2021 IEEE International Symposium on Information Theory

12-20 July 2021 • Melbourne, Victoria, Australia

IEEE Information Theory Society

Institute of Electrical and Electronics Engineers (IEEE)

2021 IEEE International Symposium on Information Theory

12-20 July 2021 • Melbourne, Victoria, Australia

All Dates/Times are Australian Eastern Standard Time (AEST)

Technical Program

Paper Detail

Paper ID	D4-S1-T3.1
Paper Title	An information-theoretic analysis of the impact of task similarity on meta-learning
Authors	Sharu Theresa Jose, Osvaldo Simeone, King's College London, United Kingdom
Session	D4-S1-T3: Online & Meta-Learning
Chaired Session:	Thursday, 15 July, 22:00 - 22:20
Engagement Session:	Thursday, 15 July, 22:20 - 22:40
Abstract	Meta-learning aims at optimizing the hyperparameters of a model class or training algorithm from the observation of data from a number of related tasks.

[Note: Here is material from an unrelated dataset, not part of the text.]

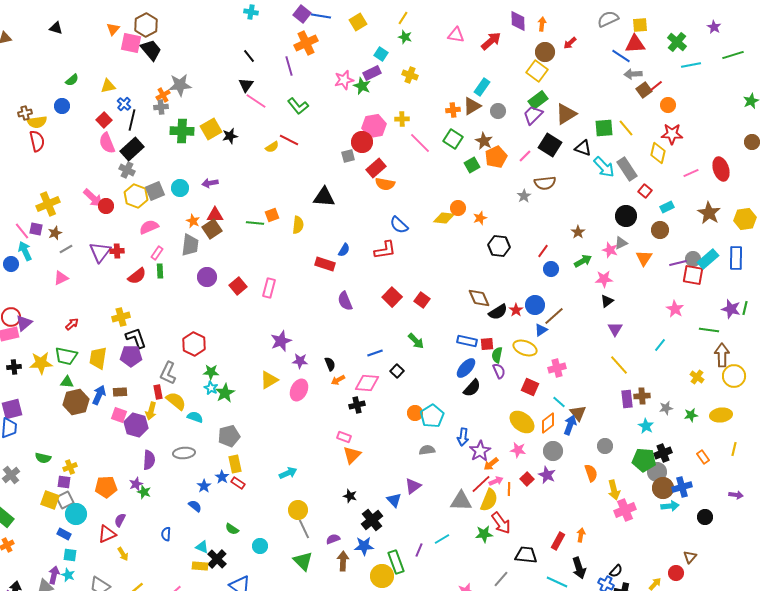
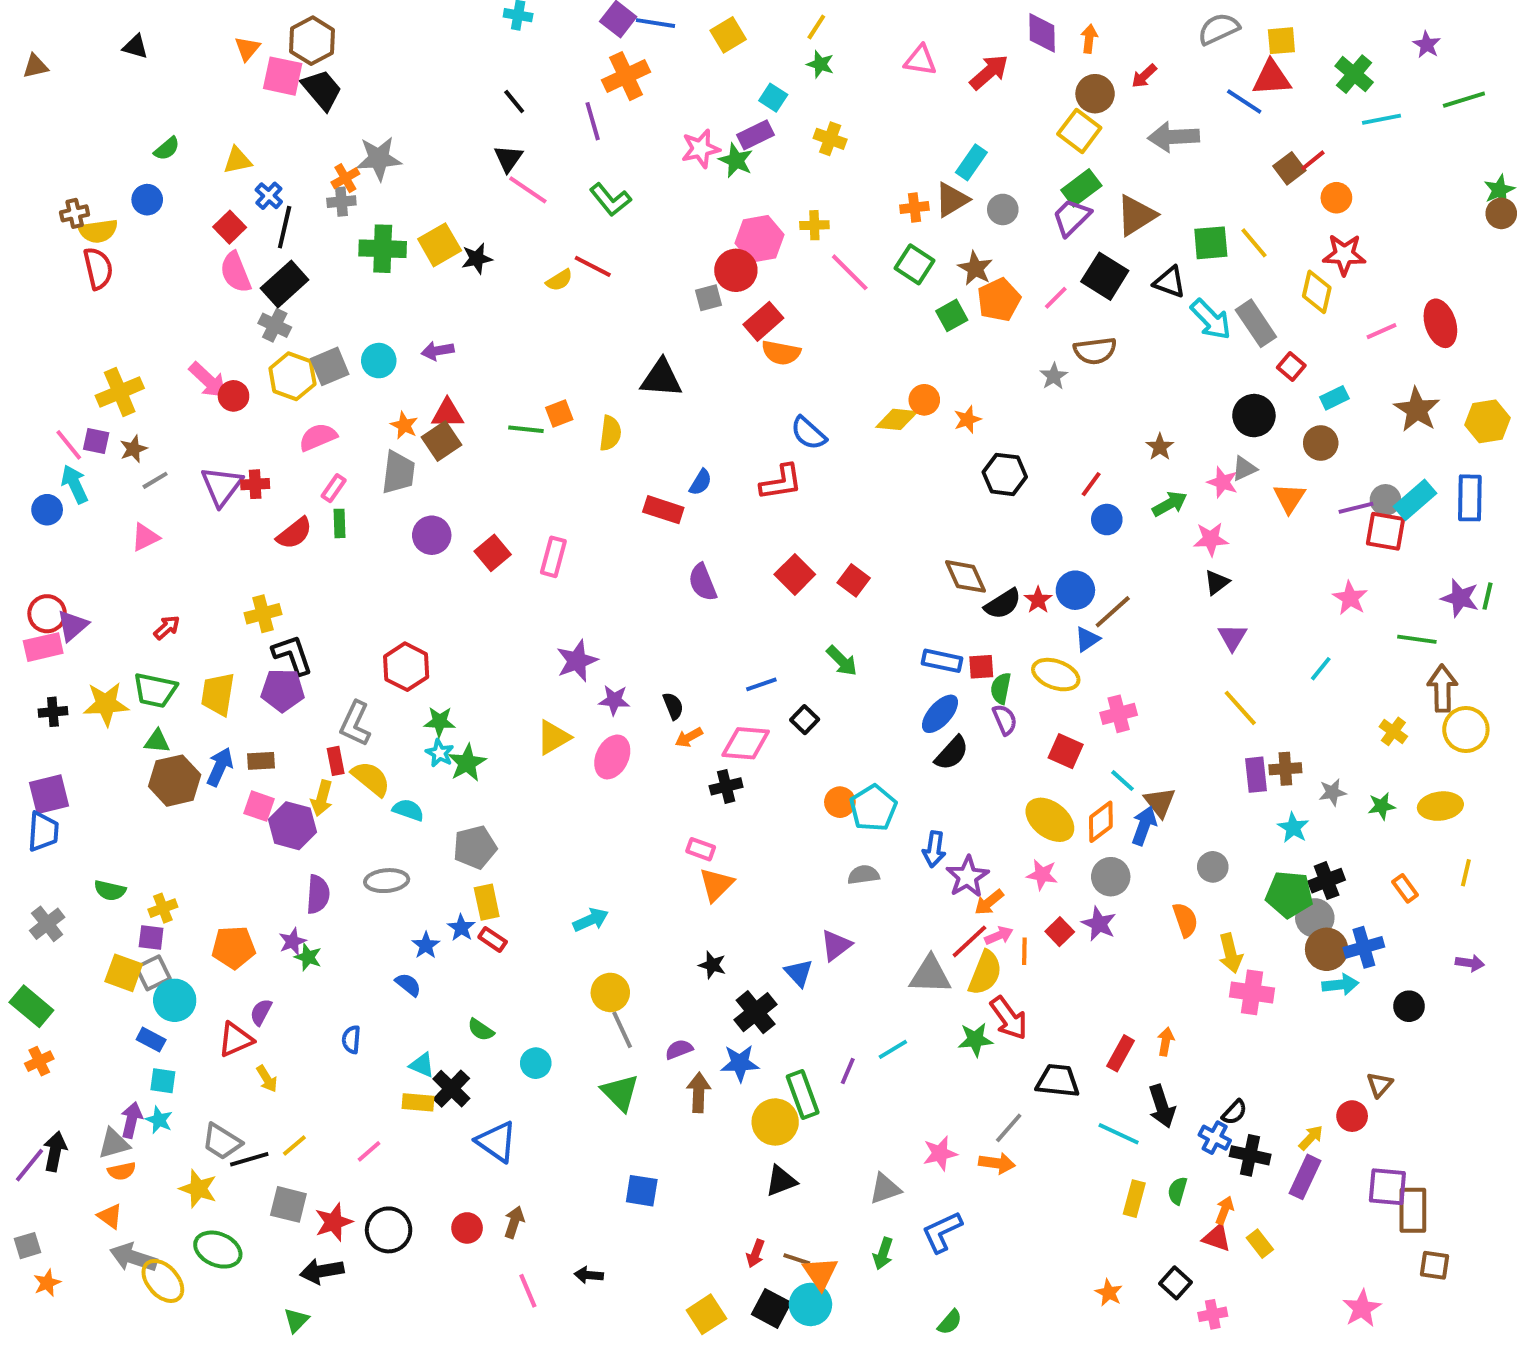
gray arrow: (633, 74) -> (1174, 137), moved, size x1.4
brown circle: (752, 142) -> (1501, 213), moved
pink cross: (625, 510) -> (1252, 992), turned 30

Following the setting of Baxter [1], the tasks are assumed to belong to the same task environment, which is defined by a distribution over the space of tasks and by per-task data distributions. The statistical properties of the task environment thus dictate the similarity of the tasks. The goal of the meta-learner is to ensure that the hyperparameters obtain a small loss when applied for training of a new task sampled from the task environment. The difference between the resulting average loss, known as meta-population loss, and the corresponding empirical loss measured on the available data from related tasks, known as meta-generalization gap, is a measure of the generalization capability of the meta-learner. In this paper, we present novel information-theoretic bounds on the average absolute value of the meta-generalization gap. Unlike prior work [2], our bounds explicitly capture the impact of task relatedness, the number of tasks, and the number of data samples per task on the meta-generalization gap. Task similarity is gauged via the Kullback-Leibler (KL) and Jensen-Shannon (JS) divergences. We illustrate the proposed bounds on the example of ridge regression with meta-learned bias.